**What needs to be done:**
Everything in the listing that follows should be reproduced exactly except the pictures.

*** Source data ***

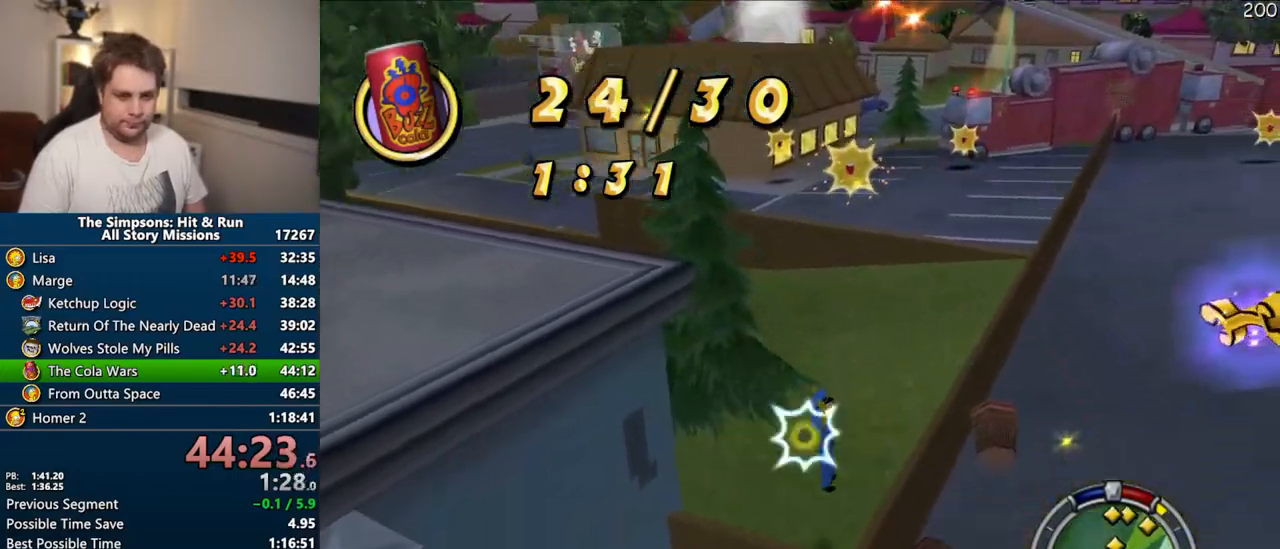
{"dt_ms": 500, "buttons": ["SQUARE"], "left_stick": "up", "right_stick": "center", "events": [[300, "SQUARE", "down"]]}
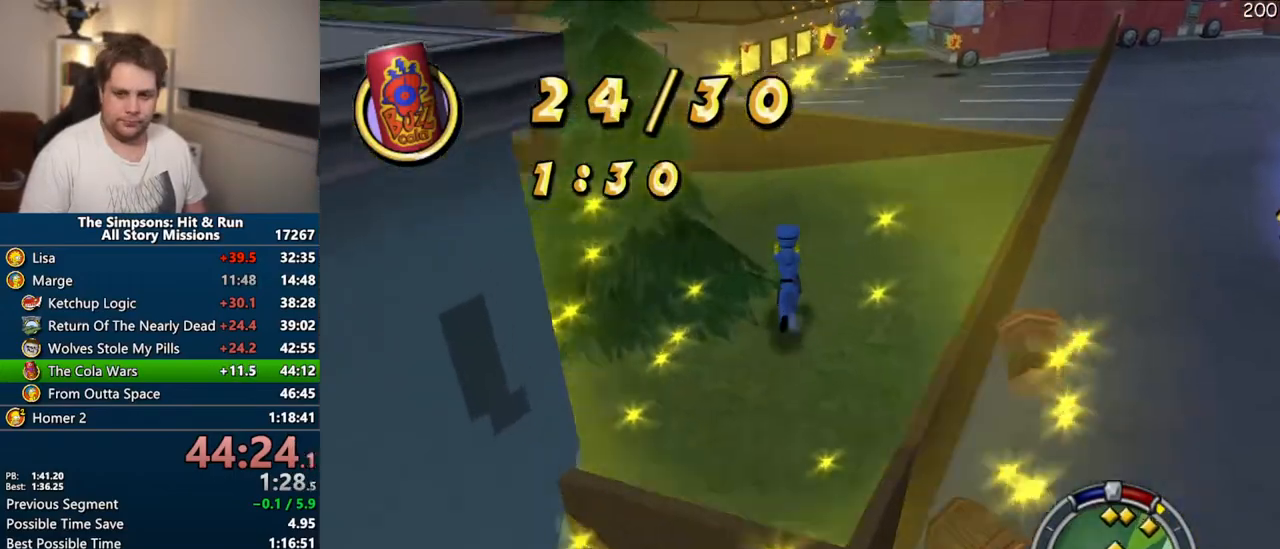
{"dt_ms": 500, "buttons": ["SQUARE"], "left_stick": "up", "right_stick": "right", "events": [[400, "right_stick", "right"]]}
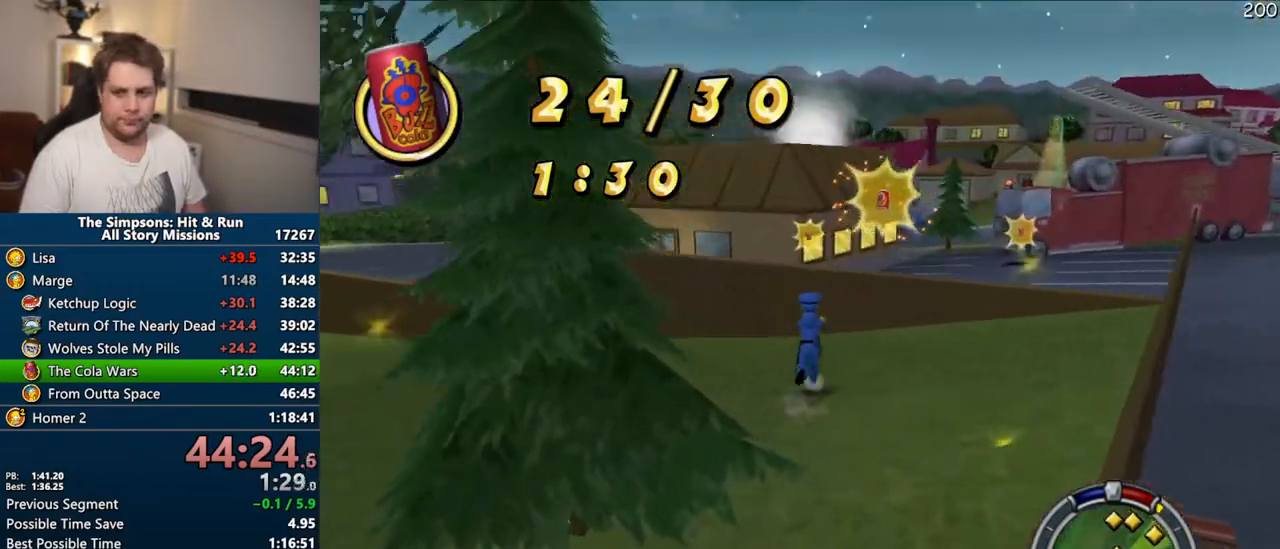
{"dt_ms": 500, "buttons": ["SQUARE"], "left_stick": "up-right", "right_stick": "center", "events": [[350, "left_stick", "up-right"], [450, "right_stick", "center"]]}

*** End of Source data ***

**Answer:**
{"dt_ms": 500, "buttons": ["SQUARE"], "left_stick": "up", "right_stick": "center", "events": [[300, "SQUARE", "down"]]}
{"dt_ms": 500, "buttons": ["SQUARE"], "left_stick": "up", "right_stick": "right", "events": [[400, "right_stick", "right"]]}
{"dt_ms": 500, "buttons": ["SQUARE"], "left_stick": "up-right", "right_stick": "center", "events": [[350, "left_stick", "up-right"], [450, "right_stick", "center"]]}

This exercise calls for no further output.